Please someone tell me what is in partial kitchen at Pueblo Bonito Sunset (studio unit). The TUG reviews only provide answers to the larger units. The PB web site only reveals all units have a microwave and that's about all I can come up with. What I am looking for is to have a small sink, refer, hot plate, and some dishes, cookware.


----------



## Karen G (Feb 1, 2006)

gfgallegos said:
			
		

> What I am looking for is to have a small sink, refer, hot plate, and some dishes, cookware.


I believe you'll find all those items in the partial kitchen.  I think there are two burners in the cooktop.


----------



## gfgallegos (Feb 2, 2006)

Thanks, Karen.

I did get a reply from Sunset reservations and here's what she wrote: the kitchenette is equipped with. 
microwave, 2 burners, pans, blender, coffee maker,  etc.

The "etc" part is unclear but coupled with your reply, Karen, I will conclude that there is a small sink and refrigerator.


----------



## Karen G (Feb 2, 2006)

gfgallegos said:
			
		

> The "etc" part is unclear but coupled with your reply, Karen, I will conclude that there is a small sink and refrigerator.[/font]



Now you've got me wondering, too. I'm going just by memory of what I think I saw. I'm picturing a small sink and small, undercounter refrigerator along with the other items.  Maybe it would be wise to email her again and specifically ask if there's a sink and refrigerator.  I'd hate for you to show up with things that need to go into the refrigerator and there not be one!


----------



## PBlais (Feb 2, 2006)

gfgallegos said:
			
		

> Thanks, Karen.
> 
> I did get a reply from Sunset reservations and here's what she wrote: the kitchenette is equipped with.
> microwave, 2 burners, pans, blender, coffee maker,  etc.
> ...



Yes,and you get a toaster too. A few glasses silver ware , and pots. It passes for what many places call a full kitchen. One bedroom's get a full sized (mexican full sized) fridge with 4 burners and a lot of counter and storage space. PB units are very large even the Studio is a big studio with a nice balcony. Bigger than Rose.


----------



## california-bighorn (Feb 2, 2006)

We were in our PBSB Junior Suite 2 months ago and the only things the kitchen did not have are oven and dishwasher. Items that are not too essential for vacation anyway. I think there are only enough place settings for 4 people, so we did hand wash every day. Fridge was fair size for a timeshare.
Marty


----------



## gfgallegos (Feb 3, 2006)

I knew you TUGgers would help me out.
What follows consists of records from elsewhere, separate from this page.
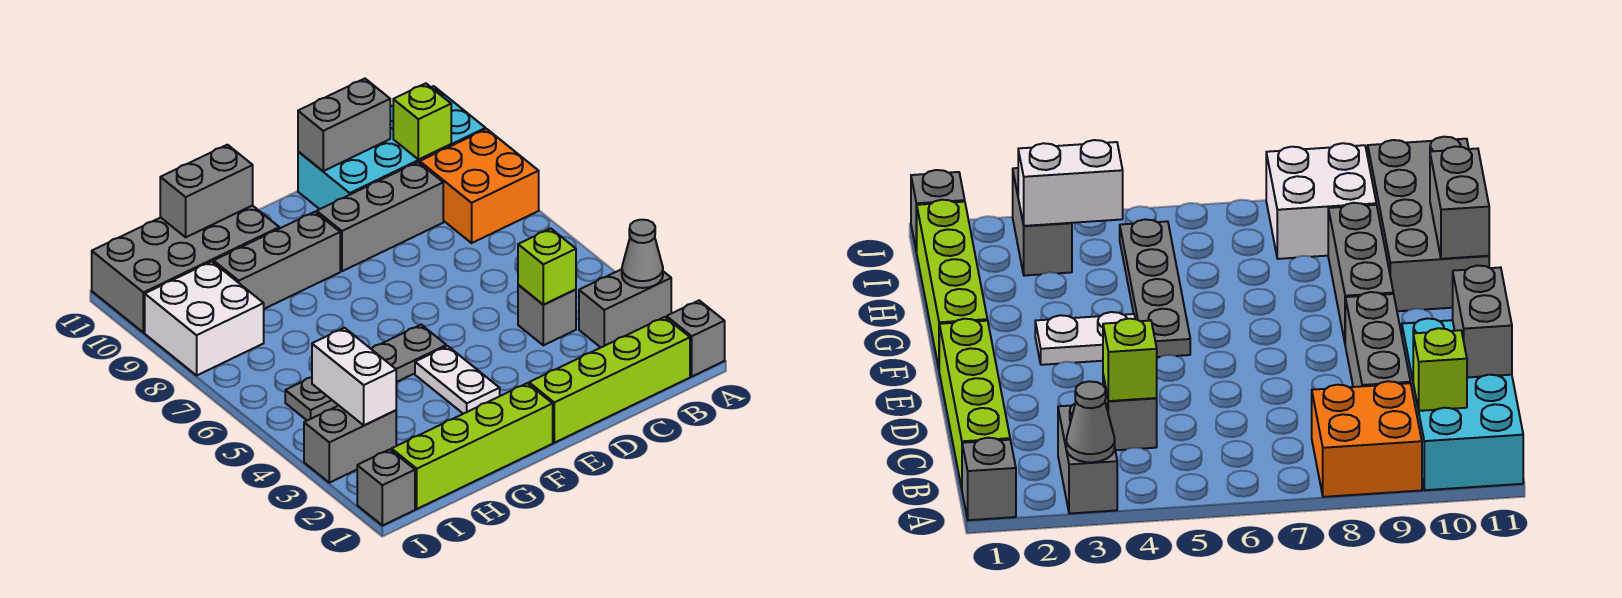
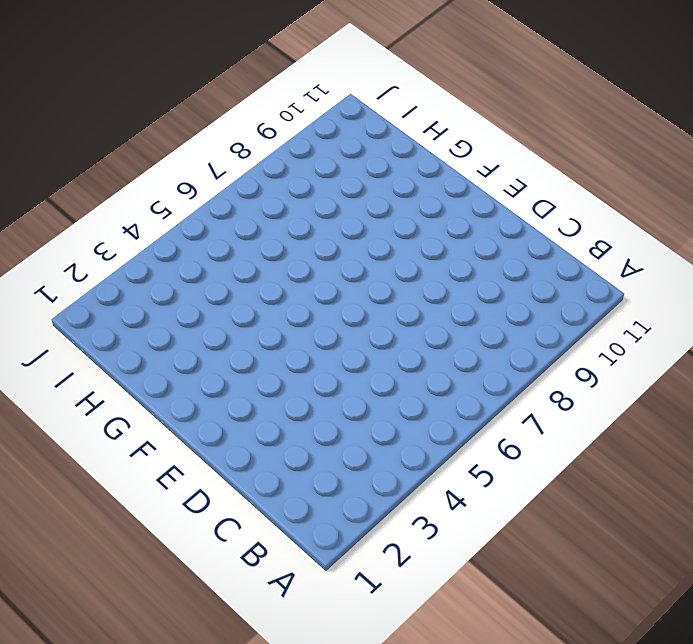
none -> grey 1x1 brick [667,300,725,376]
none -> grey 1x2 brick [579,269,671,347]
none -> orange 2x2 brick [420,129,539,243]

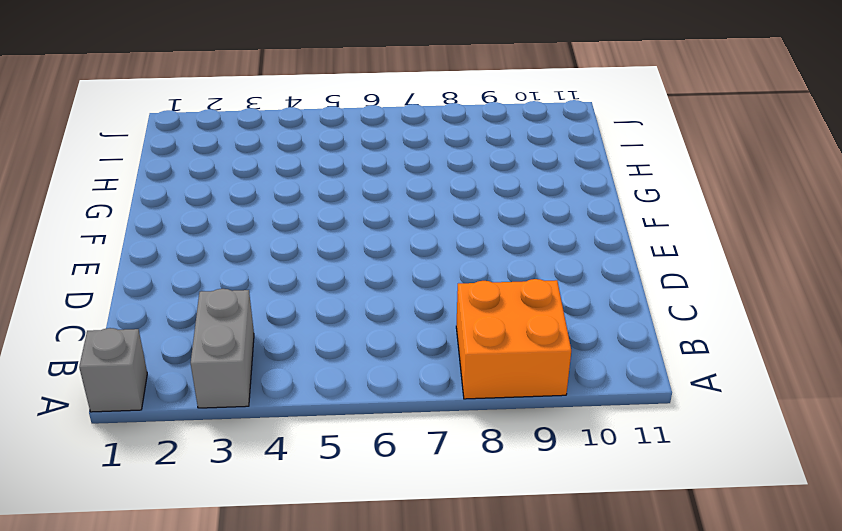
none -> cyan 2x4 brick [298,86,486,209]
none -> lime 1x4 brick [529,317,690,443]
none -> grey 1x1 brick [518,285,576,345]

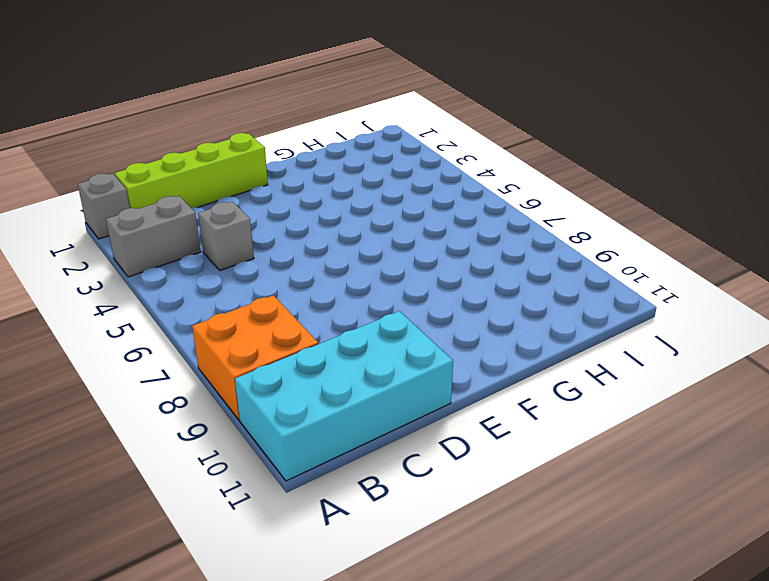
none -> grey 1x3 brick [317,162,443,271]
none -> lime 1x4 brick [392,383,553,509]
none -> white 1x2 plate [415,346,500,414]

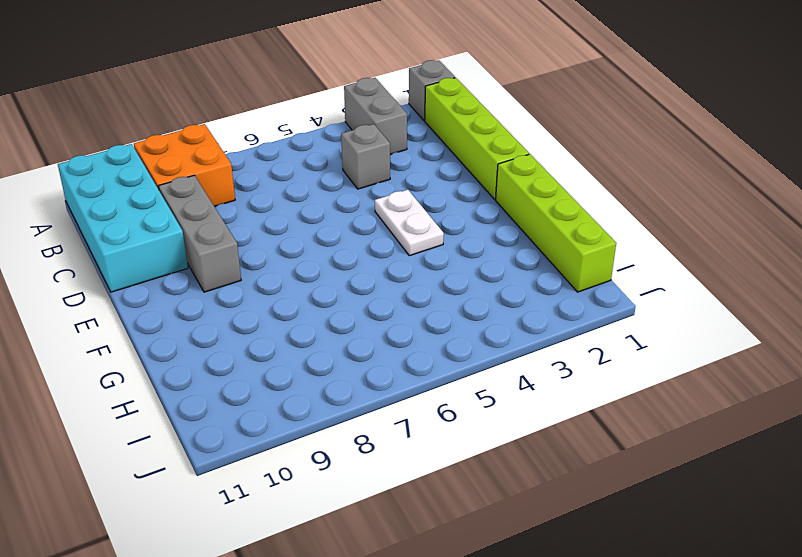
white 1x2 plate [375,190,444,256] -> white 1x2 plate turned to [415,346,500,414]
none -> grey 1x4 plate [285,325,446,420]
none -> grey 1x3 brick [214,212,340,309]
none -> grey 2x4 brick [92,205,279,333]

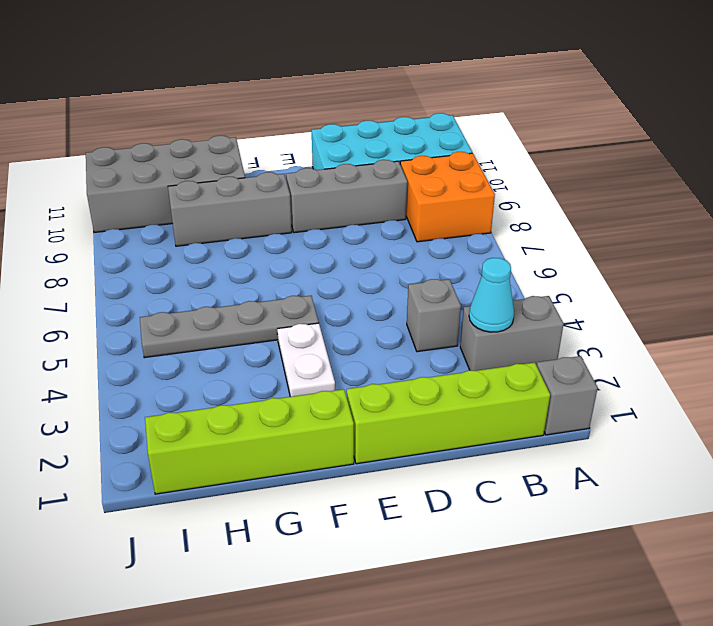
cyan 1x1 cone [469,258,514,332] -> none
none -> grey 1x2 brick [304,406,396,483]
none -> white 2x2 brick [145,261,264,375]
none -> grey 1x1 brick [357,449,415,526]

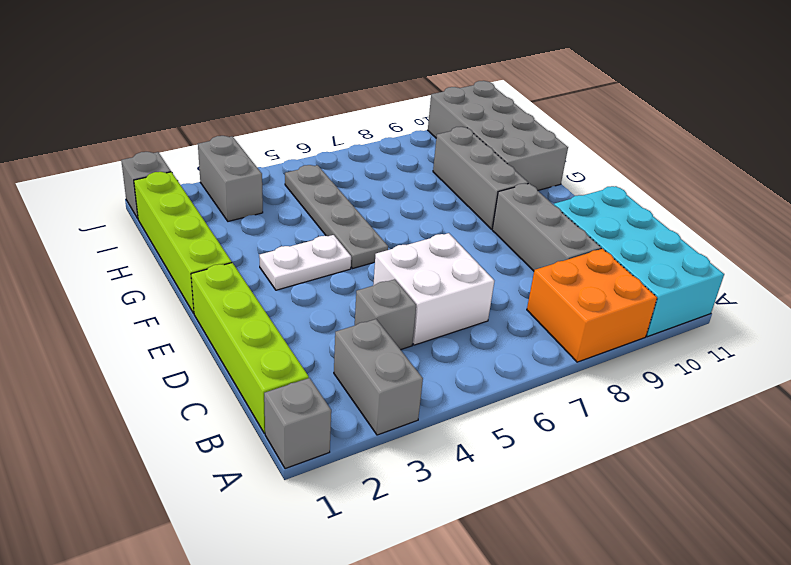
white 2x2 brick [373,233,494,345] -> white 2x2 brick moved to [145,261,264,375]
none -> grey 1x1 cone [622,220,663,288]
none -> lime 1x1 brick [393,83,451,160]
none -> lime 1x1 brick [518,229,576,305]

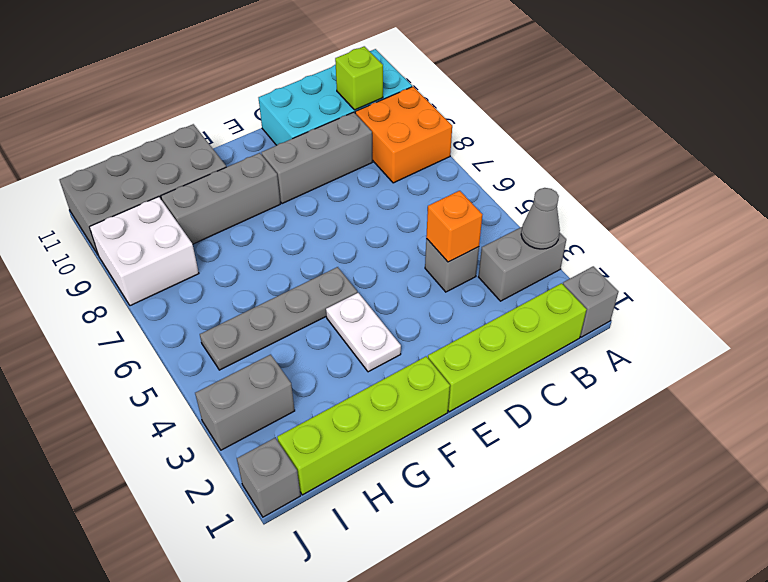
orange 1x1 brick [426,191,482,262] -> lime 1x1 brick [518,229,576,305]
none -> grey 1x2 brick [298,79,390,171]
none -> grey 1x2 brick [160,145,253,237]
none -> white 1x2 brick [312,328,396,425]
Thanks much.  Reason I'm interested is that I have a buyer for my Sunset week and sale was dependent on having cooking facilities. 

And why do I as a Blanco + Sunset owner know not a whit about the kitchens?  I have exchanged my weeks into other resorts with the thought that I could always later spend weeks at my home resorts. 

And why selling?  Because I've now got 2 young Yorkie Terriers who adore me and the adoration is mutual.  I couldn't enjoy my vacation without them.  Have asked PB Blanco and Mazatlan if they take dogs and the answer is no.  So, it's either the dogs or PB.  Love both, but in the end the dogs are the undisputed winners.


----------